// En faisant du ménage dans de vieilles notes/fichiers/etc…
// Une partie d’une ITW de Mark Fisher de 2015.
“[…] There is this frenzied activity of promotion and of self-promotion— and Baudrillard was really a prophet of this— which I think is a final and decadent stage of capitalism and so I titled a chapter in Capitalist Realism, “All that’s solid melts into PR.”
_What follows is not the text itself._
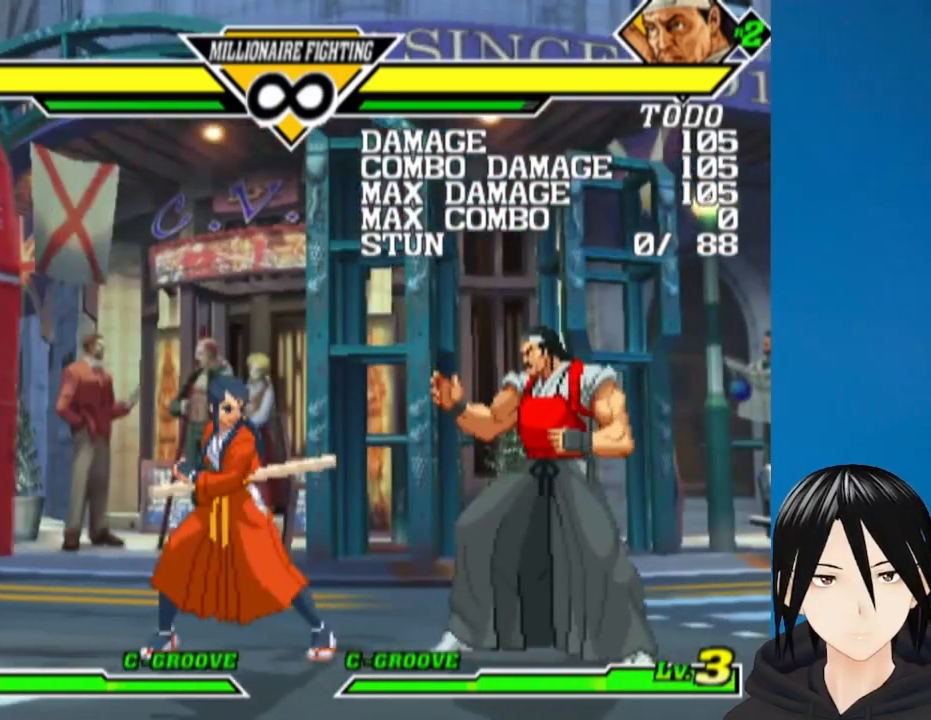
{"buttons": [], "left_stick": "center", "right_stick": "center", "events": [[17, "DPAD_RIGHT", "down"], [467, "DPAD_RIGHT", "up"]]}
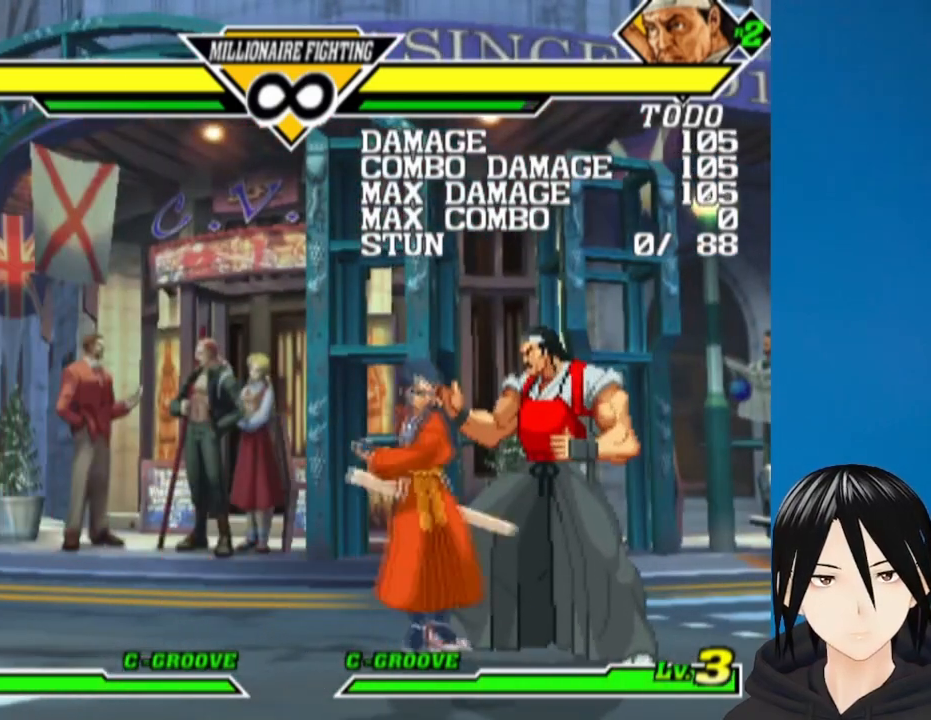
{"buttons": ["CROSS"], "left_stick": "center", "right_stick": "center", "events": [[83, "DPAD_RIGHT", "down"], [133, "DPAD_DOWN", "down"], [133, "DPAD_RIGHT", "up"], [217, "DPAD_RIGHT", "down"], [250, "DPAD_DOWN", "up"], [267, "CROSS", "down"], [383, "CROSS", "up"], [417, "DPAD_RIGHT", "up"], [467, "CROSS", "down"]]}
I really liked that title…
Of course it’s a play on Marx and Engels but this seems to me what’s happening with the social media obsession and it’s something Baudrillard would have anticipated. If you listen to the radio or watch TV now, it seems they are endlessly promoting Twitter feeds rather than the other way around. Wasn’t the point of the social media feed to promote the radio or TV show? It’s sheer promotion for its own sake now and everything gets sucked into this vortex without any possible end. I use the word “frenzied” because it’s producing this constant sense of overwhelming urgency that there is no time to settle on anything— “there’s no time to read this book properly, there’s no time for me to listen to this record. Maybe I’ll be able to snatch a few fragments of it. What I want is a quick summary because I’m under pressure at all times from multiple platforms and even on those platforms my attention will be dispersed across multiple windows.” And this is not some strange or marginal condition for those straining themselves to the limit but becoming required of practically everybody. And the final deadly element is that this is not just some duty imposed on us by work or our employers but that this requirement has become libidinized as something we will enjoy. So I think along with Baudrillard, Burroughs is also a key prophet of the current moment. We are seeing addiction and compulsion— not the kind of lyrical addictions of heroin but precisely the Baudrillardian kind— addictions to the banal and the boring. I mean, is there anything more boring than being addicted to smartphones?!”